Pose landmark coordinates —
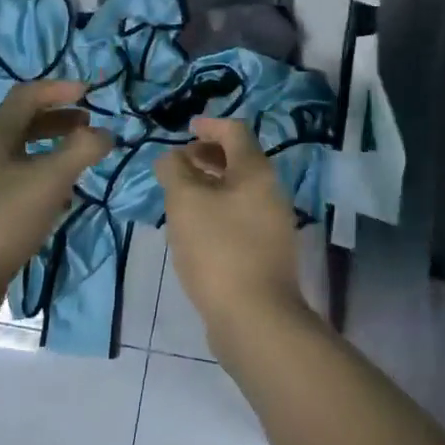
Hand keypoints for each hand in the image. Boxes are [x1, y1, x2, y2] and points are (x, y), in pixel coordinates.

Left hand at [0, 80, 111, 340]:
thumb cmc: (0, 221)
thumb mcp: (49, 180)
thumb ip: (81, 150)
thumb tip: (106, 132)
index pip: (27, 95)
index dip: (59, 89)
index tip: (91, 93)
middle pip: (25, 124)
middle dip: (59, 119)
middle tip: (90, 126)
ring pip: (24, 156)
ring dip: (54, 151)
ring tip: (83, 161)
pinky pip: (21, 186)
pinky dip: (46, 183)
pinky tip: (64, 201)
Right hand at [155, 116, 308, 352]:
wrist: (256, 318)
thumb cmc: (218, 249)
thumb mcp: (185, 202)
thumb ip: (174, 171)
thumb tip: (171, 157)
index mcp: (256, 171)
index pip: (235, 131)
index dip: (210, 125)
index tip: (187, 129)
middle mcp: (271, 191)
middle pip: (239, 160)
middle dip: (207, 156)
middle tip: (178, 163)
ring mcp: (273, 223)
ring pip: (239, 190)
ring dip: (210, 184)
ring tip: (180, 196)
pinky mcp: (267, 252)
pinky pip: (240, 216)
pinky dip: (218, 209)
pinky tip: (196, 230)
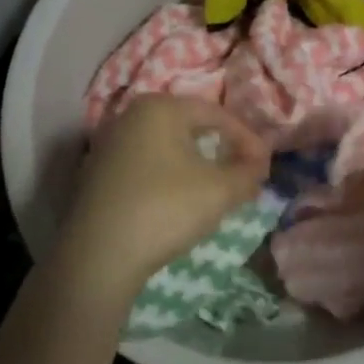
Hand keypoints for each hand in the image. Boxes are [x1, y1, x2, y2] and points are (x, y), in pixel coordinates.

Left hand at [54, 96, 271, 305]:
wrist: (98, 256)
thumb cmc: (164, 208)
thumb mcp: (219, 191)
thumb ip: (248, 173)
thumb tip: (259, 166)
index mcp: (159, 107)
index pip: (216, 115)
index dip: (247, 139)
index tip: (266, 167)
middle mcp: (130, 116)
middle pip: (190, 127)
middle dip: (222, 150)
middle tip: (244, 174)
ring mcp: (109, 145)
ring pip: (167, 148)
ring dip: (196, 165)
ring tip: (216, 190)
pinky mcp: (97, 174)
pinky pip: (146, 166)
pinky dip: (170, 178)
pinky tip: (179, 203)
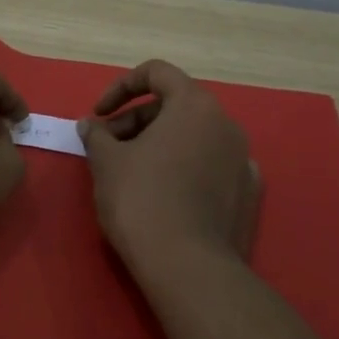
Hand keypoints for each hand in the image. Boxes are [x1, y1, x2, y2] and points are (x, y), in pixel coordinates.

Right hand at [79, 60, 261, 276]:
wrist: (188, 266)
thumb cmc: (141, 200)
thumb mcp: (106, 162)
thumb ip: (97, 136)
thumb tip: (90, 126)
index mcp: (194, 105)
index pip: (157, 72)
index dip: (121, 87)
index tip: (98, 114)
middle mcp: (225, 124)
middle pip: (175, 106)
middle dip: (135, 120)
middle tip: (107, 148)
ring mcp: (242, 159)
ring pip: (193, 137)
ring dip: (159, 144)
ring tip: (131, 172)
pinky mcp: (248, 193)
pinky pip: (210, 166)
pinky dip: (185, 168)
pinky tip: (165, 195)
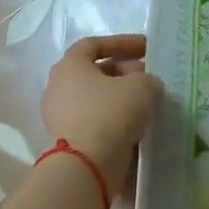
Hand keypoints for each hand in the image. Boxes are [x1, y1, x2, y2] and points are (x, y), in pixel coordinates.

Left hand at [40, 34, 162, 189]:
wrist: (88, 165)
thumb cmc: (111, 113)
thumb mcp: (142, 86)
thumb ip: (147, 79)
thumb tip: (146, 85)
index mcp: (69, 66)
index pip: (94, 44)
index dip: (122, 43)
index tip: (147, 48)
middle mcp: (58, 88)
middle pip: (94, 72)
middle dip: (124, 71)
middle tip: (149, 77)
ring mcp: (59, 116)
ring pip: (95, 98)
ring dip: (120, 97)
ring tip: (147, 102)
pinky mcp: (67, 140)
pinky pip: (94, 120)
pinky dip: (115, 118)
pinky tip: (137, 123)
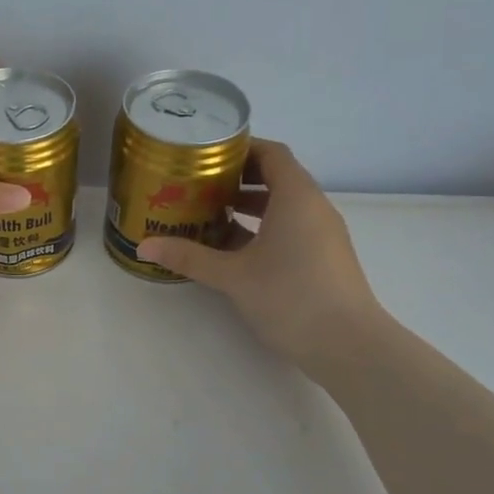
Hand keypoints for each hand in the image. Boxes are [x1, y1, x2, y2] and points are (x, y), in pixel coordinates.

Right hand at [137, 139, 390, 377]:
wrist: (349, 346)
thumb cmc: (291, 296)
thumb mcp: (233, 275)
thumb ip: (190, 257)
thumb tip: (144, 246)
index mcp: (296, 197)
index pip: (271, 153)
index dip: (240, 148)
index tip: (206, 154)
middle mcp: (313, 208)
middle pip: (276, 177)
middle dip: (237, 178)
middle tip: (198, 184)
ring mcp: (322, 235)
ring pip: (282, 206)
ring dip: (248, 206)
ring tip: (208, 214)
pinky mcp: (323, 259)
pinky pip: (290, 229)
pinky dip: (262, 229)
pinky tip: (232, 248)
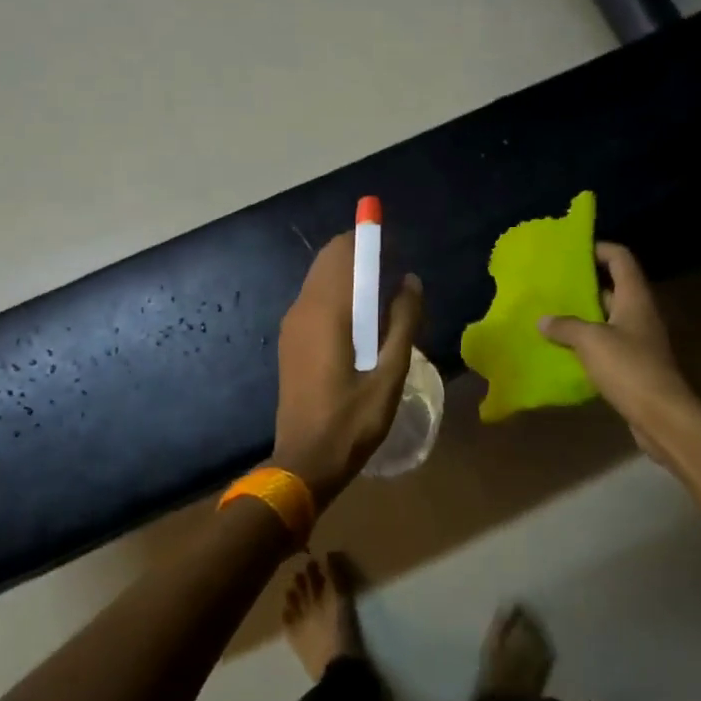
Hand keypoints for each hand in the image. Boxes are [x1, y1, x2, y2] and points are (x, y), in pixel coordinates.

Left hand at [272, 233, 424, 508]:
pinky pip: (315, 299)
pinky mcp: (290, 340)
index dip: (370, 238)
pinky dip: (339, 294)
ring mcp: (292, 324)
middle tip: (396, 277)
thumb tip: (410, 281)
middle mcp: (303, 308)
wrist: (304, 463)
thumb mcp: (390, 374)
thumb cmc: (352, 422)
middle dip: (362, 255)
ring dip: (351, 276)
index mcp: (327, 311)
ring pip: (321, 279)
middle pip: (330, 259)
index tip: (397, 244)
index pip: (345, 252)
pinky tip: (362, 322)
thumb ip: (404, 323)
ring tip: (385, 300)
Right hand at [539, 243, 695, 459]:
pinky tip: (562, 347)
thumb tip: (543, 320)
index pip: (620, 258)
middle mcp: (639, 313)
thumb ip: (565, 326)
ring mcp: (639, 340)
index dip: (599, 248)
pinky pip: (606, 343)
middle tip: (552, 282)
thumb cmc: (629, 368)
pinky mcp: (634, 364)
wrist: (663, 416)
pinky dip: (586, 342)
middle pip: (613, 287)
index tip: (571, 250)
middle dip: (583, 283)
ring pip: (607, 317)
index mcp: (635, 297)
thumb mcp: (591, 341)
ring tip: (549, 312)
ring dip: (582, 314)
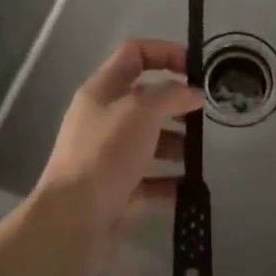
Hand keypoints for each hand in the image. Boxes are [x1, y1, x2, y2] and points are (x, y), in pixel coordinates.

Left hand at [34, 40, 202, 248]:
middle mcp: (102, 119)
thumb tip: (194, 92)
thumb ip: (171, 95)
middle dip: (174, 103)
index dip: (164, 52)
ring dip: (175, 143)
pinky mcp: (114, 193)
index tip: (195, 67)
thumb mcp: (141, 112)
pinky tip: (190, 187)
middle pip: (144, 99)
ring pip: (148, 141)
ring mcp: (107, 157)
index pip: (134, 54)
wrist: (72, 223)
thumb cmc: (105, 154)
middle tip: (203, 115)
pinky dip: (168, 182)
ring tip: (199, 154)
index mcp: (102, 90)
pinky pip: (148, 181)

What you have to do — Only the lines starting at the one that includes "ring dip: (210, 184)" and ending at the one that includes "thumb cmc: (164, 208)" should be retyped, exactly, from the records above; no pictures.

Answer section —
ring dip: (210, 184)
ring tip: (180, 196)
pinky mcp: (267, 252)
pinky pip: (240, 216)
pinky dip: (218, 209)
pinky tip: (196, 230)
Hand keypoints for each hand in the image. Boxes are [x1, y1, x2, y2] and points are (x, y), in pixel coordinates.

Left hand at [54, 96, 271, 305]:
wrist: (98, 256)
thumb cmc: (164, 208)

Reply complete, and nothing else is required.